Ganz nah dran, aber nur fast dabei – Durch Insta Stories verlieren wir den Bezug zum richtigen Leben

© Anna Karetnikova

von Jana Trietsch

Es ist Zeit für eine Pause von Instagram Stories. Für diesen Entschluss habe ich etwa 30 Minuten intensiv nachgedacht – und direkt im Anschluss mindestens genauso lange überlegt, wie ich meine künftige Abstinenz auf unaufdringliche, informative und lustige Art und Weise online ankündigen kann: Selfie mit Link zum Coldplay-Song „See you soon“? Oder doch lieber Sommer-GIFS mit dem Hinweis, dass ich in den Social-Media-Urlaub fahre? Dieser Text soll aber gar nicht von (m)einem genialen letzten Story-Post handeln, sondern davon wie Instagram-Stories während der letzten Monate meine Smartphone-Nutzung und sogar meine Kommunikation verändert haben.

Anfang August 2018 sind die Insta Stories zwei Jahre alt geworden. Ich persönlich habe mich zum ersten Mal so richtig im Frühjahr 2017 mit dem Feature auseinandergesetzt. Bei einem Praktikum in einer Berliner PR-Agentur gehörte es zu meinem Job, Screenshots von Markenkollaborationen diverser Influencer zu machen. Damals fragte sich die PR-Welt, wie man damit umgehen sollte, dass die Caros und Lenas von nun an vor allem sich selbst löschende Videos produzierten. Für mich waren Instagram Stories Arbeit. In meinem privaten Umfeld nutzte kaum jemand die Funktion – und die, die es taten, fand man irgendwie selbstbezogen.

^^^^^^^^^^^^^^^^

## AUFGABEN IM ÜBERBLICK
a. Entnimm dem Text über Instagram Stories wortgetreu den Abschnitt, der mit den Worten „Anfang August 2018“ einsetzt und mit „man irgendwie selbstbezogen.“ schließt.
b. Übersetze aus dem Text über Instagram Stories den Satz „Ich persönlich habe mich zum ersten Mal so richtig im Frühjahr 2017 mit dem Feature auseinandergesetzt.“ ins Englische.
Für die Bearbeitung sind die Daten nicht erforderlich.

^^^^^^^^^^^^^^^^

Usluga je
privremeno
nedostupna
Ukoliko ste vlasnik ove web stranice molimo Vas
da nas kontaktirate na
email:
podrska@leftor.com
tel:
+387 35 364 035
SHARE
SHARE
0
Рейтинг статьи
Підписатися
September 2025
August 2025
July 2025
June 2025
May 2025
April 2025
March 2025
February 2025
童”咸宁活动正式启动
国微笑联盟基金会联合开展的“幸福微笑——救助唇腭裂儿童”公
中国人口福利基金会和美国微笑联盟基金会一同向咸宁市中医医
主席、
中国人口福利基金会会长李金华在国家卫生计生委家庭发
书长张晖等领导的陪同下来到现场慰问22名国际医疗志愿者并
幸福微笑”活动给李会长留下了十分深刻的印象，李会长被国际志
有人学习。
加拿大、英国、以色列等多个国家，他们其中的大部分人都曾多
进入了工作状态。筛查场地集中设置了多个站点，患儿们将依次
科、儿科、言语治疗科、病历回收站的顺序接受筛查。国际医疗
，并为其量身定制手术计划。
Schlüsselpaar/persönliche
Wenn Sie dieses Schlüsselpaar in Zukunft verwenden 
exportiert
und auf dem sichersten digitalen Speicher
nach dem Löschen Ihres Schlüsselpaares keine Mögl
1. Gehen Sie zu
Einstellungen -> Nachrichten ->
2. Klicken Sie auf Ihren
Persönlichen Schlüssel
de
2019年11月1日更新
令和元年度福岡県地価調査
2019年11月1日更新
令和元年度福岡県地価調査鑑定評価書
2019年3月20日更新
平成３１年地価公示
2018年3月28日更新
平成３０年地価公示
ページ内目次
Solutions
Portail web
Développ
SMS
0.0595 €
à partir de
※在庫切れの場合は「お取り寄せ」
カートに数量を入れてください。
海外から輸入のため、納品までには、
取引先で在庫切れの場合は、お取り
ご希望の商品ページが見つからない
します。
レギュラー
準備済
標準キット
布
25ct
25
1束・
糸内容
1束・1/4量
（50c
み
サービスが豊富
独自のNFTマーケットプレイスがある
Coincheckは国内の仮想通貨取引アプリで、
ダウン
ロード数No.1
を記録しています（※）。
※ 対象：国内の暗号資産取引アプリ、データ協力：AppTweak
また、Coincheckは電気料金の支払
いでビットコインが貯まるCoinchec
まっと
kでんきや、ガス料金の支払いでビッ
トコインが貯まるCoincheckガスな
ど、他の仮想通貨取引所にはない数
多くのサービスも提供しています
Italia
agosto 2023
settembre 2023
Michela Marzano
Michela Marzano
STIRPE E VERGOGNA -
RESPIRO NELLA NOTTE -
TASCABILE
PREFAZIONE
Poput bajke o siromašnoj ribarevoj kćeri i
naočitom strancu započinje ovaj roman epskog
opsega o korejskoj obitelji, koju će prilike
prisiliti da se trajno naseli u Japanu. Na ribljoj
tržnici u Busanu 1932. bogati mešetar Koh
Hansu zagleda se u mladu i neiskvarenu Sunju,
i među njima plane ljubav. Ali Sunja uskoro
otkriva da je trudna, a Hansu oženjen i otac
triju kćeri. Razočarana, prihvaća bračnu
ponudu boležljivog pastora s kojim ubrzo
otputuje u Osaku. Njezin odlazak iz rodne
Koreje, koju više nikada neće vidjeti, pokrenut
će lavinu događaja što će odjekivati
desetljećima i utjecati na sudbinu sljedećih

^^^^^^^^^^^^^^^^

## LÖSUNGEN
a.
Anfang August 2018 sind die Insta Stories zwei Jahre alt geworden. Ich persönlich habe mich zum ersten Mal so richtig im Frühjahr 2017 mit dem Feature auseinandergesetzt. Bei einem Praktikum in einer Berliner PR-Agentur gehörte es zu meinem Job, Screenshots von Markenkollaborationen diverser Influencer zu machen. Damals fragte sich die PR-Welt, wie man damit umgehen sollte, dass die Caros und Lenas von nun an vor allem sich selbst löschende Videos produzierten. Für mich waren Instagram Stories Arbeit. In meinem privaten Umfeld nutzte kaum jemand die Funktion – und die, die es taten, fand man irgendwie selbstbezogen.

b. Personally, I first really engaged with the feature in the spring of 2017.